You will need a lot of disk storage right?

LEARAX · on Jan 20, 2021

There are different extractors/services, and you can toggle them pretty easily. By default it screenshots everything, exports a PDF, saves like 4 different HTML copies and submits the link to the wayback machine. It also tries to extract important text, and stores that separately. You could easily configure it to only extract text, turn off some HTML extractors, or disable the PDF and screenshot captures if you want to prioritize disk space.

flas9sd · on Jan 19, 2021

it doesn't show in the Screenshot in the article, but ArchiveBox in Aug 2020 implemented the "readability article text extractor", see description in the release notes: https://github.com/pirate/ArchiveBox/releases/tag/v0.4.14 and the module that does the work https://github.com/pirate/readability-extractor

By only extracting text and article images you could go deep into an archive. If you skip images, much more so

Ace_Archer · on Jan 19, 2021

That probably depends on the scope of what you're looking to archive. If you're looking to make up local backup of your bookmarks folder (as one of the intentions seems to be), probably not an unreasonable amount of storage. Maybe a few GB at most(if you have a moderate to large bookmarks folder), depending on how many sites/heavy the sites are?

reefab · on Jan 20, 2021

For reference, archivebox uses 250GB for 5000 links in my setup.

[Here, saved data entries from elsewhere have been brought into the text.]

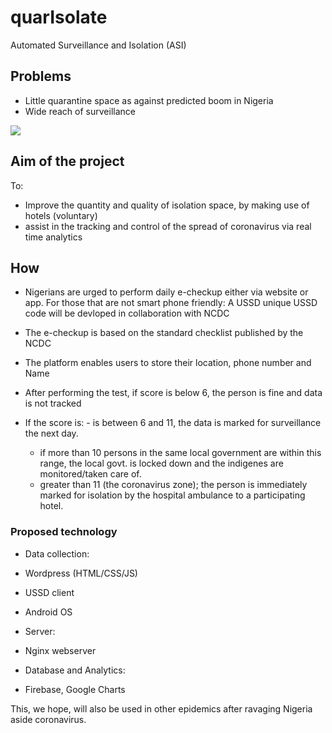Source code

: # quarIsolate
Automated Surveillance and Isolation (ASI)

## Problems
- Little quarantine space as against predicted boom in Nigeria
- Wide reach of surveillance

![](https://github.com/josoga2/quarIsolate/blob/master/Photo%20from%20'Wale%20Joseph.jpg)

## Aim of the project
To:
- Improve the quantity and quality of isolation space, by making use of hotels (voluntary)
- assist in the tracking and control of the spread of coronavirus via real time analytics



## How
- Nigerians are urged to perform daily e-checkup either via website or app. For those that are not smart phone friendly: A USSD unique USSD code will be devloped in collaboration with NCDC
- The e-checkup is based on the standard checklist published by the NCDC
- The platform enables users to store their location, phone number and Name
- After performing the test, if score is below 6, the person is fine and data is not tracked

- If the score is: 
        - is between 6 and 11, the data is marked for surveillance the next day.
	- if more than 10 persons in the same local government are within this range, the local govt. is locked down 	and the indigenes are monitored/taken care of.
	- greater than 11 (the coronavirus zone); the person is immediately marked for isolation by the hospital ambulance to a participating hotel.

### Proposed technology
- Data collection:
- Wordpress (HTML/CSS/JS)
- USSD client
- Android OS

- Server:
- Nginx webserver

- Database and Analytics:
- Firebase, Google Charts

This, we hope, will also be used in other epidemics after ravaging Nigeria aside coronavirus. 
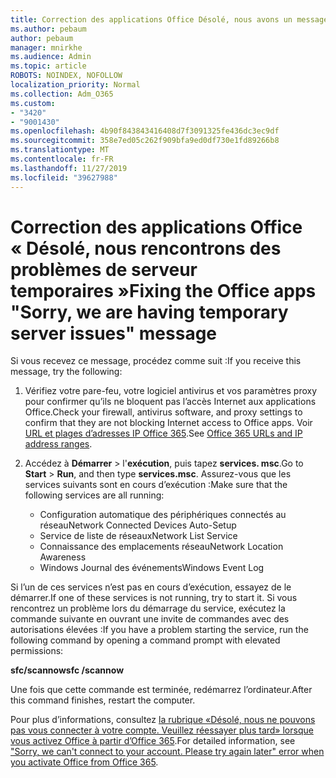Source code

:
 ```yaml
---
title: Correction des applications Office Désolé, nous avons un message de problèmes de serveur temporaire
ms.author: pebaum
author: pebaum
manager: mnirkhe
ms.audience: Admin
ms.topic: article
ROBOTS: NOINDEX, NOFOLLOW
localization_priority: Normal
ms.collection: Adm_O365
ms.custom:
- "3420"
- "9001430"
ms.openlocfilehash: 4b90f843843416408d7f3091325fe436dc3ec9df
ms.sourcegitcommit: 358e7ed05c262f909bfa9ed0df730e1fd89266b8
ms.translationtype: MT
ms.contentlocale: fr-FR
ms.lasthandoff: 11/27/2019
ms.locfileid: "39627988"
---
```

# <a name="fixing-the-office-apps-sorry-we-are-having-temporary-server-issues-message"></a><span data-ttu-id="0371b-102">Correction des applications Office « Désolé, nous rencontrons des problèmes de serveur temporaires »</span><span class="sxs-lookup"><span data-stu-id="0371b-102">Fixing the Office apps "Sorry, we are having temporary server issues" message</span></span>

<span data-ttu-id="0371b-103">Si vous recevez ce message, procédez comme suit :</span><span class="sxs-lookup"><span data-stu-id="0371b-103">If you receive this message, try the following:</span></span>

1. <span data-ttu-id="0371b-104">Vérifiez votre pare-feu, votre logiciel antivirus et vos paramètres proxy pour confirmer qu’ils ne bloquent pas l’accès Internet aux applications Office.</span><span class="sxs-lookup"><span data-stu-id="0371b-104">Check your firewall, antivirus software, and proxy settings to confirm that they are not blocking Internet access to Office apps.</span></span> <span data-ttu-id="0371b-105">Voir [URL et plages d’adresses IP Office 365](https://docs.microsoft.com/office365/enterprise/urls-and-ip-address-ranges).</span><span class="sxs-lookup"><span data-stu-id="0371b-105">See [Office 365 URLs and IP address ranges](https://docs.microsoft.com/office365/enterprise/urls-and-ip-address-ranges).</span></span>

2. <span data-ttu-id="0371b-106">Accédez à **Démarrer** > l'**exécution**, puis tapez **services. msc**.</span><span class="sxs-lookup"><span data-stu-id="0371b-106">Go to **Start** > **Run**, and then type **services.msc**.</span></span> <span data-ttu-id="0371b-107">Assurez-vous que les services suivants sont en cours d’exécution :</span><span class="sxs-lookup"><span data-stu-id="0371b-107">Make sure that the following services are all running:</span></span>
    - <span data-ttu-id="0371b-108">Configuration automatique des périphériques connectés au réseau</span><span class="sxs-lookup"><span data-stu-id="0371b-108">Network Connected Devices Auto-Setup</span></span>
    - <span data-ttu-id="0371b-109">Service de liste de réseaux</span><span class="sxs-lookup"><span data-stu-id="0371b-109">Network List Service</span></span>
    - <span data-ttu-id="0371b-110">Connaissance des emplacements réseau</span><span class="sxs-lookup"><span data-stu-id="0371b-110">Network Location Awareness</span></span>
    - <span data-ttu-id="0371b-111">Windows Journal des événements</span><span class="sxs-lookup"><span data-stu-id="0371b-111">Windows Event Log</span></span>

<span data-ttu-id="0371b-112">Si l’un de ces services n’est pas en cours d’exécution, essayez de le démarrer.</span><span class="sxs-lookup"><span data-stu-id="0371b-112">If one of these services is not running, try to start it.</span></span> <span data-ttu-id="0371b-113">Si vous rencontrez un problème lors du démarrage du service, exécutez la commande suivante en ouvrant une invite de commandes avec des autorisations élevées :</span><span class="sxs-lookup"><span data-stu-id="0371b-113">If you have a problem starting the service, run the following command by opening a command prompt with elevated permissions:</span></span>

<span data-ttu-id="0371b-114">**sfc/scannow**</span><span class="sxs-lookup"><span data-stu-id="0371b-114">**sfc /scannow**</span></span>

<span data-ttu-id="0371b-115">Une fois que cette commande est terminée, redémarrez l’ordinateur.</span><span class="sxs-lookup"><span data-stu-id="0371b-115">After this command finishes, restart the computer.</span></span>

<span data-ttu-id="0371b-116">Pour plus d’informations, consultez [la rubrique «Désolé, nous ne pouvons pas vous connecter à votre compte. Veuillez réessayer plus tard» lorsque vous activez Office à partir d’Office 365](https://docs.microsoft.com/office/troubleshoot/activation-installation/issue-when-activate-office-from-office-365).</span><span class="sxs-lookup"><span data-stu-id="0371b-116">For detailed information, see ["Sorry, we can't connect to your account. Please try again later" error when you activate Office from Office 365](https://docs.microsoft.com/office/troubleshoot/activation-installation/issue-when-activate-office-from-office-365).</span></span>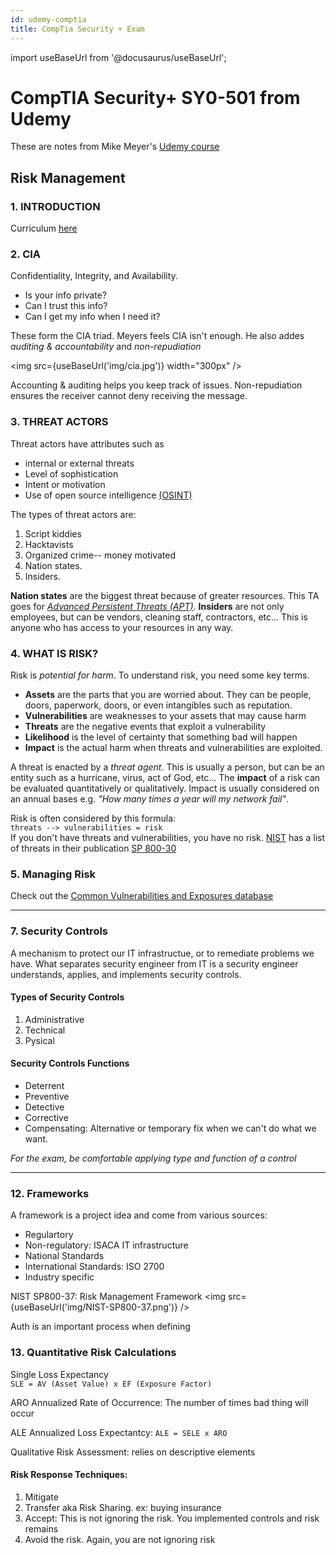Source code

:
 ```yaml
---
id: udemy-comptia
title: CompTia Security + Exam
---
```


import useBaseUrl from '@docusaurus/useBaseUrl';

# CompTIA Security+ SY0-501 from Udemy

These are notes from Mike Meyer's [Udemy course](https://www.udemy.com/course/comptia-security-certification-sy0-501-the-total-course/)

## Risk Management

### 1. INTRODUCTION 

Curriculum [here](udemy-course/CompTIA-Security-SY0-501.pdf)

### 2. CIA

Confidentiality, Integrity, and Availability.   
- Is your info private?
- Can I trust this info? 
- Can I get my info when I need it?

These form the CIA triad. Meyers feels CIA isn't enough. He also addes *auditing & accountability* and *non-repudiation*

<img src={useBaseUrl('img/cia.jpg')} width="300px" />

Accounting & auditing helps you keep track of issues. Non-repudiation ensures the receiver cannot deny receiving the message.


### 3. THREAT ACTORS

Threat actors have attributes such as
- internal or external threats
- Level of sophistication
- Intent or motivation
- Use of open source intelligence [(OSINT)](../sec-definitions.md#open-source-intelligence)

The types of threat actors are:
1. Script kiddies
2. Hacktavists
3. Organized crime-- money motivated
4. Nation states.  
5. Insiders.  

**Nation states** are the biggest threat because of greater resources. This TA goes for [*Advanced Persistent Threats (APT)*](../sec-definitions.md#advanced-persistent-threat). **Insiders** are not only employees, but can be vendors, cleaning staff, contractors, etc... This is anyone who has access to your resources in any way.


### 4. WHAT IS RISK?

Risk is _potential for harm_. To understand risk, you need some key terms. 
- **Assets** are the parts that you are worried about. They can be people, doors, paperwork, doors, or even intangibles such as reputation.
- **Vulnerabilities** are weaknesses to your assets that may cause harm
- **Threats** are the negative events that exploit a vulnerability
- **Likelihood** is the level of certainty that something bad will happen
- **Impact** is the actual harm when threats and vulnerabilities are exploited.

A threat is enacted by a *threat agent*. This is usually a person, but can be an entity such as a hurricane, virus, act of God, etc...  The __impact__ of a risk can be evaluated quantitatively or qualitatively. Impact is usually considered on an annual bases e.g. _"How many times a year will my network fail"_.  

Risk is often considered by this formula:  
`threats --> vulnerabilities = risk`  
If you don't have threats and vulnerabilities, you have no risk. [NIST](../sec-definitions.md#nist) has a list of threats in their publication [SP 800-30](https://csrc.nist.gov/publications/detail/sp/800-30/rev-1/final)


### 5. Managing Risk

Check out the [Common Vulnerabilities and Exposures database](https://cve.mitre.org)

---

### 7. Security Controls

A mechanism to protect our IT infrastructue, or to remediate problems we have. What separates security engineer from IT is a security engineer understands, applies, and implements security controls.

#### Types of Security Controls

1. Administrative
2. Technical
3. Pysical

#### Security Controls Functions

- Deterrent
- Preventive
- Detective
- Corrective
- Compensating: Alternative or temporary fix when we can't do what we want.

*For the exam, be comfortable applying type and function of a control*

---

### 12. Frameworks

A framework is a project idea and come from various sources:

- Regulartory
- Non-regulatory: ISACA IT infrastructure
- National Standards
- International Standards: ISO 2700
- Industry specific

NIST SP800-37: Risk Management Framework
<img src={useBaseUrl('img/NIST-SP800-37.png')} />  

Auth is an important process when defining


### 13. Quantitative Risk Calculations

Single Loss Expectancy  
`SLE = AV (Asset Value) x EF (Exposure Factor)`

ARO Annualized Rate of Occurrence: The number of times bad thing will occur  

ALE Annualized Loss Expectantcy:
`ALE = SELE x ARO`

Qualitative Risk Assessment: relies on descriptive elements  


#### Risk Response Techniques:

1. Mitigate
2. Transfer aka Risk Sharing. ex: buying insurance
3. Accept: This is not ignoring the risk. You implemented controls and risk remains
4. Avoid the risk. Again, you are not ignoring risk 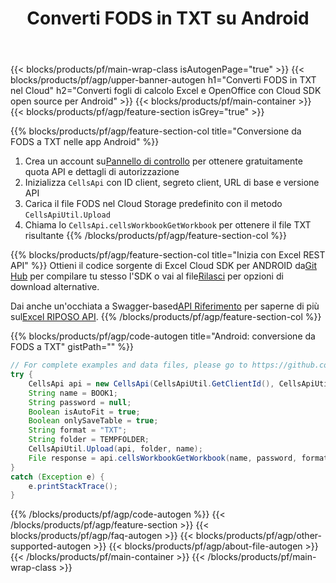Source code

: ﻿---
title:  Converti FODS in TXT su Android
description: Automatizza Excel Operazioni di manipolazione dei file come creazione, modifica e conversione con Cloud API e SDK Android open source
url: /it/android/conversion/fods-to-txt/
family: cells
platformtag: android
feature: conversion
informat: FODS
outformat: TXT
platform: Android
otherformats: XPS XLTX DIF XML MD PDF HTML CSV XLSX ODS XLTM TIFF TXT FODS XLSM SVG 
---
{{< blocks/products/pf/main-wrap-class isAutogenPage="true" >}}
{{< blocks/products/pf/agp/upper-banner-autogen h1="Converti FODS in TXT nel Cloud" h2="Converti fogli di calcolo Excel e OpenOffice con Cloud SDK open source per Android" >}}
{{< blocks/products/pf/main-container >}}
{{< blocks/products/pf/agp/feature-section isGrey="true" >}}

{{% blocks/products/pf/agp/feature-section-col title="Conversione da FODS a TXT nelle app Android" %}}
1.  Crea un account su<a href="https://dashboard.aspose.cloud/">Pannello di controllo</a> per ottenere gratuitamente quota API e dettagli di autorizzazione
1. Inizializza ```CellsApi``` con ID client, segreto client, URL di base e versione API
1. Carica il file FODS nel Cloud Storage predefinito con il metodo ```CellsApiUtil.Upload```
1. Chiama lo ```CellsApi.cellsWorkbookGetWorkbook``` per ottenere il file TXT risultante
{{% /blocks/products/pf/agp/feature-section-col %}}

{{% blocks/products/pf/agp/feature-section-col title="Inizia con Excel REST API" %}}
 Ottieni il codice sorgente di Excel Cloud SDK per ANDROID da[Git Hub](https://github.com/aspose-cells-cloud/aspose-cells-cloud-android) per compilare tu stesso l'SDK o vai al file[Rilasci](https://releases.aspose.cloud/) per opzioni di download alternative.

 Dai anche un'occhiata a Swagger-based[API Riferimento](https://apireference.aspose.cloud/cells/) per saperne di più sul[Excel RIPOSO API](https://products.aspose.cloud/cells/curl/).
{{% /blocks/products/pf/agp/feature-section-col %}}

{{% blocks/products/pf/agp/code-autogen title="Android: conversione da FODS a TXT" gistPath="" %}}
```java
// For complete examples and data files, please go to https://github.com/aspose-cells-cloud/aspose-cells-cloud-android/
try {
    CellsApi api = new CellsApi(CellsApiUtil.GetClientId(), CellsApiUtil.GetClientSecret(), CellsApiUtil.GetAPIVersion(), CellsApiUtil.GetBaseUrl());
    String name = BOOK1;
    String password = null;
    Boolean isAutoFit = true;
    Boolean onlySaveTable = true;
    String format = "TXT";
    String folder = TEMPFOLDER;
    CellsApiUtil.Upload(api, folder, name);
    File response = api.cellsWorkbookGetWorkbook(name, password, format, isAutoFit, onlySaveTable, folder, null, null);
}
catch (Exception e) {
    e.printStackTrace();
}
```
{{% /blocks/products/pf/agp/code-autogen %}}
{{< /blocks/products/pf/agp/feature-section >}}
{{< blocks/products/pf/agp/faq-autogen >}}
{{< blocks/products/pf/agp/other-supported-autogen >}}
{{< blocks/products/pf/agp/about-file-autogen >}}
{{< /blocks/products/pf/main-container >}}
{{< /blocks/products/pf/main-wrap-class >}}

mosselman · on Jan 20, 2021

That is an insane amount of storage for so few links. Is your setup somehow very greedy?

Saving article only view (images + text) should probably do better

I suspect your numbers come from JavaScript and css, etc? Is there a way for archivebox to not download react 5000 times but share source files? Most likely custom bundles that sites compile will not make this possible most of the time. Just thinking out loud here.

nikisweeting · on Jan 20, 2021

It's recommended to run it on a compressed filesystem like ZFS. On mine it's using ~75GB for ~3000 URLs. It varies greatly depending on the content, usually the vast majority of storage is from video/audio ripped with youtube-dl.